日本地球惑星科学連合2023年大会

講演情報

[J] 口頭発表

セッション記号 H (地球人間圏科学) » H-TT 計測技術・研究手法

[H-TT15] 環境トレーサビリティ手法の開発と適用

2023年5月23日(火) 10:45 〜 12:00 201B (幕張メッセ国際会議場)

コンビーナ:陀安 一郎(総合地球環境学研究所)、SHIN Ki-Cheol(総合地球環境学研究所)、大手 信人(京都大学大学院情報学研究科社会情報学専攻)、座長:陀安 一郎(総合地球環境学研究所)

11:30 〜 11:45

[HTT15-09] 岡山県津雲貝塚より出土した古人骨の炭素・窒素同位体分析

*日下 宗一郎1、丸山 真史1 (1.東海大学)

キーワード:縄文、人骨

岡山県笠岡市に位置する津雲貝塚からは,縄文時代中期から晩期の多数の古人骨が出土している。大正時代に発掘調査が行われて,日本で初めて多数の縄文時代の古人骨が発見されたことで有名な遺跡である。埋葬姿勢や副葬品,抜歯風習などの研究によって,縄文時代の社会構造の復元に大きな役割を果たしてきた。

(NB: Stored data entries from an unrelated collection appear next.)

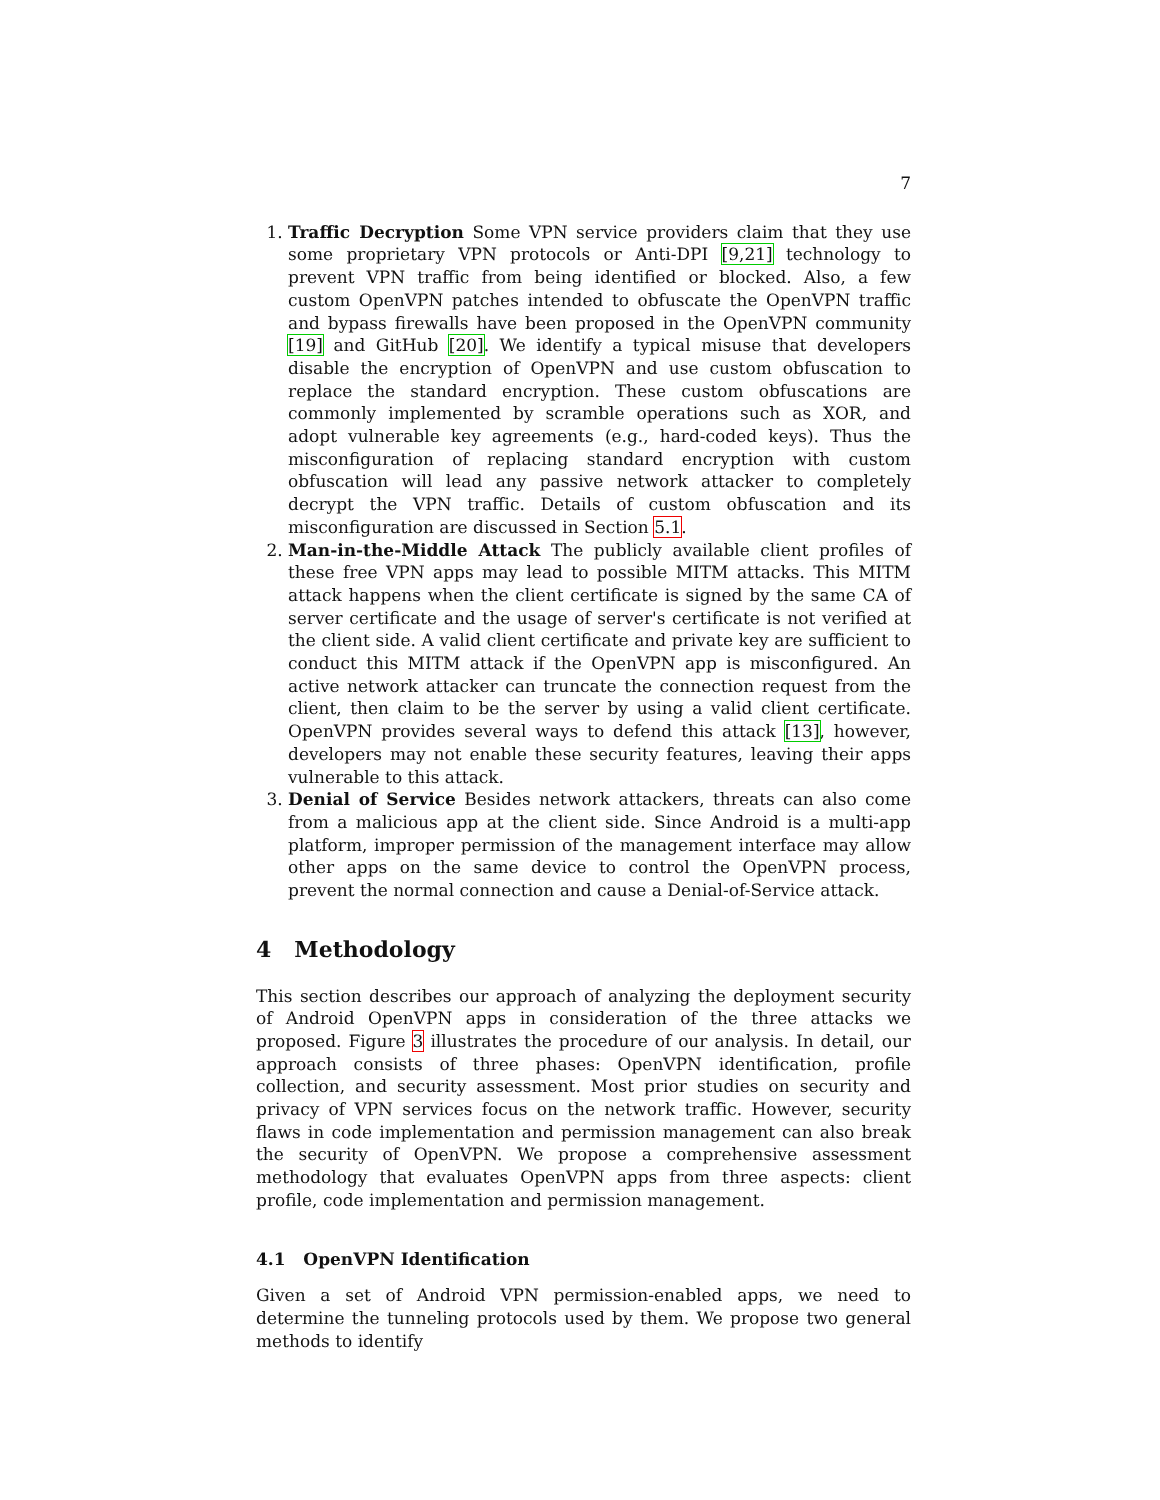7
1. Traffic Decryption Some VPN service providers claim that they use some proprietary VPN protocols or Anti-DPI [9,21] technology to prevent VPN traffic from being identified or blocked. Also, a few custom OpenVPN patches intended to obfuscate the OpenVPN traffic and bypass firewalls have been proposed in the OpenVPN community [19] and GitHub [20]. We identify a typical misuse that developers disable the encryption of OpenVPN and use custom obfuscation to replace the standard encryption. These custom obfuscations are commonly implemented by scramble operations such as XOR, and adopt vulnerable key agreements (e.g., hard-coded keys). Thus the misconfiguration of replacing standard encryption with custom obfuscation will lead any passive network attacker to completely decrypt the VPN traffic. Details of custom obfuscation and its misconfiguration are discussed in Section 5.1.
2. Man-in-the-Middle Attack The publicly available client profiles of these free VPN apps may lead to possible MITM attacks. This MITM attack happens when the client certificate is signed by the same CA of server certificate and the usage of server's certificate is not verified at the client side. A valid client certificate and private key are sufficient to conduct this MITM attack if the OpenVPN app is misconfigured. An active network attacker can truncate the connection request from the client, then claim to be the server by using a valid client certificate. OpenVPN provides several ways to defend this attack [13], however, developers may not enable these security features, leaving their apps vulnerable to this attack.
3. Denial of Service Besides network attackers, threats can also come from a malicious app at the client side. Since Android is a multi-app platform, improper permission of the management interface may allow other apps on the same device to control the OpenVPN process, prevent the normal connection and cause a Denial-of-Service attack.
4 Methodology
This section describes our approach of analyzing the deployment security of Android OpenVPN apps in consideration of the three attacks we proposed. Figure 3 illustrates the procedure of our analysis. In detail, our approach consists of three phases: OpenVPN identification, profile collection, and security assessment. Most prior studies on security and privacy of VPN services focus on the network traffic. However, security flaws in code implementation and permission management can also break the security of OpenVPN. We propose a comprehensive assessment methodology that evaluates OpenVPN apps from three aspects: client profile, code implementation and permission management.
4.1 OpenVPN Identification
Given a set of Android VPN permission-enabled apps, we need to determine the tunneling protocols used by them. We propose two general methods to identify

これまでに,京都大学所蔵の資料の炭素・窒素同位体分析や放射性炭素年代測定によって,食性や年代が明らかとされてきた。今回,これまで詳細が未報告であった大阪大学所蔵の資料を調査し,炭素・窒素同位体分析を行うことで,食性の復元を行うことを目的とした。資料は,津雲貝塚から発掘された古人骨資料の合計47点である。性別や年齢を判別することができた資料を選定し,骨コラーゲンの抽出を行い,炭素・窒素同位体比を測定した。その結果,大きな同位体比の変動を示し,海産資源と陸上資源を組み合わせた食性と,その個人差が生じていたことが明らかとなった。これまでの京都大学所蔵の資料と比較すると,全体的に窒素同位体比が高い傾向にあった。先行研究では,山陽地域において,縄文時代の中期から晩期にかけて,窒素同位体比が下がる傾向にあることが知られていた。それを考え合わせると,大阪大学資料は中期から後期の時期に帰属している可能性が示唆された。津雲貝塚は,縄文時代の中期から晩期にかけて多数の古人骨が埋葬されていたことが考えられるが,時期差の検討を行うためには放射性炭素年代測定を行う必要がある。